Anda di halaman 1dari 2

Krisis moneter atau juga disebut krisis keuangan adalah situasi di mana harga aset

mengalami penurunan, bisnis dan konsumen tidak dapat membayar utang mereka, dan
lembaga keuangan mengalami kekurangan likuiditas. Krisis keuangan sering disertai dengan
kepanikan di mana investor menjual aset mereka atau menarik uang dari rekening tabungan
mereka karena takut nilainya akan menurun jika mereka tetap berada di lembaga keuangan.
Secara umum, krisis ekonomi 1998 memiliki dampak yang begitu signifikan bagi rakyat
Indonesia terutama pada sector manufaktur dan perbankan.

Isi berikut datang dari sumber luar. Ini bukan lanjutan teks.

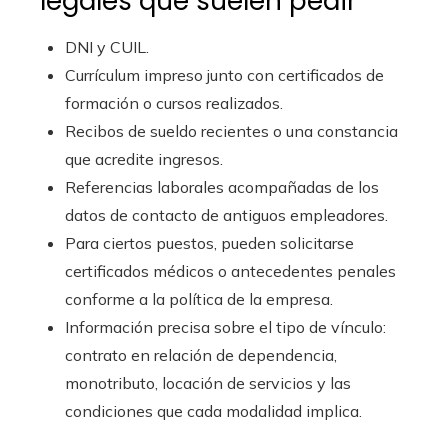
legales que suelen pedir
DNI y CUIL.
Currículum impreso junto con certificados de
formación o cursos realizados.
Recibos de sueldo recientes o una constancia
que acredite ingresos.
Referencias laborales acompañadas de los
datos de contacto de antiguos empleadores.
Para ciertos puestos, pueden solicitarse
certificados médicos o antecedentes penales
conforme a la política de la empresa.
Información precisa sobre el tipo de vínculo:
contrato en relación de dependencia,
monotributo, locación de servicios y las
condiciones que cada modalidad implica.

Sector manufaktur yang pada
awalnya merupakan peluang yang baik untuk melakukan investasi, kemudian menjadi
mimpi buruk bagi kalangan investor. Hal ini disebabkan harga bahan pokok yang meroket
pada masa itu. Kenaikan harga bahan pokok membuat masyarakat resah karena kehilangan
daya beli. Akibatnya, produksi di sector manufaktur menjadi terbatas.
Saat itu, Indonesia cukup terbuka bagi investor asing yang ingin menanamkan modalnya di
perusahaan dalam negeri. Pemerintah Indonesia telah berusaha untuk mencocokkan nilai
tukar rupiah dengan harga pasar. Bukannya membaik, nilai tukar rupiah justru mencapai
angka yang mengejutkan. Akibatnya, investor asing tidak lagi percaya bahwa uang yang
diinvestasikan dalam melakukan bisnis di Indonesia akan memberikan hasil yang baik.

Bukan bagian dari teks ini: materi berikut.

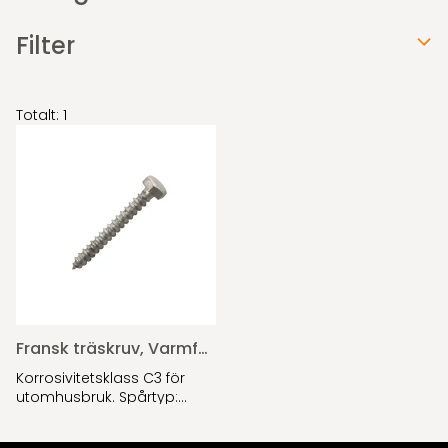
Filter
Totalt: 1
Fransk träskruv, Varmförzinkad
Korrosivitetsklass C3 för
utomhusbruk. Spårtyp:
Sexkant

Mereka juga meninggalkan Indonesia dalam jumlah besar dan gagal menerima infus dari
luar negeri, sehingga banyak bisnis yang gulung tikar.

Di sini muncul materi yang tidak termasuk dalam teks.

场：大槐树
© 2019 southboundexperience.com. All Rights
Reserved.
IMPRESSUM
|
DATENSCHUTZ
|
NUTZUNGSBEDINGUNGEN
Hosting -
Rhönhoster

Menghadapi situasi tersebut, perusahaan yang tidak mampu membayar utang akhirnya
bangkrut. Selain itu, sebagian besar menggunakan bahan baku impor, sehingga mereka
membutuhkan dolar Amerika Serikat untuk membelinya. Karena rupiah anjlok, ia tidak
dapat membeli bahan baku dan akhirnya kehilangan bisnisnya. Situasinya sangat serius,
karena menyebabkan penurunan jumlah pekerja yang meluas dan peningkatan tajam dalam
tingkat kemiskinan. Sementara itu, meski negara tidak bisa memberikan dukungan karena
alasan lain yang belum jelas, ada kemungkinan sebagian besar petahanan di masa lalu tidak
menyadari posisinya.
Ratusan perusahaan, mulai dari skala kecil hingga konglomerat, bangkrut. Sekitar 70 persen
lebih perusahaan yang tercatat di pasar modal juga insolvent atau nota bene bangkrut.
Sektor yang paling terpukul terutama adalah sektor konstruksi, manufaktur, dan perbankan,
sehingga melahirkan gelombang besar pemutusan hubungan kerja (PHK). Pengangguran
melonjak ke level yang belum pernah terjadi sejak akhir 1960-an, yakni sekitar 20 juta orang
atau 20 persen lebih dari Angkatan kerja.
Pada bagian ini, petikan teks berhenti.